=== Material provided ===

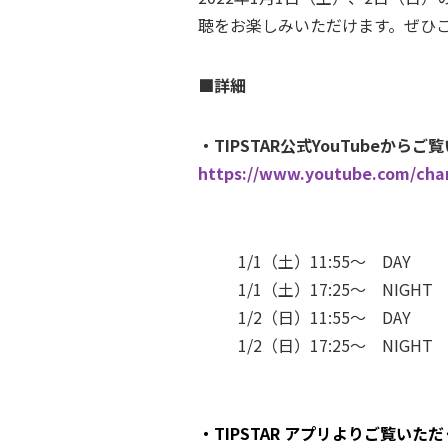
聴をお楽しみいただけます。ぜひ
■詳細
・TIPSTAR公式YouTubeから
https://www.youtube.com/ch
1/1（土）11:55〜 DAY
1/1（土）17:25〜 NIGHT
1/2（日）11:55〜 DAY
1/2（日）17:25〜 NIGHT
・TIPSTAR アプリよりご覧いた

===

**Exercise aim**: The reply should contain every line of the material exactly, and no images.

**Response**:
聴をお楽しみいただけます。ぜひ
■詳細
・TIPSTAR公式YouTubeから
https://www.youtube.com/ch
1/1（土）11:55〜 DAY
1/1（土）17:25〜 NIGHT
1/2（日）11:55〜 DAY
1/2（日）17:25〜 NIGHT
・TIPSTAR アプリよりご覧いた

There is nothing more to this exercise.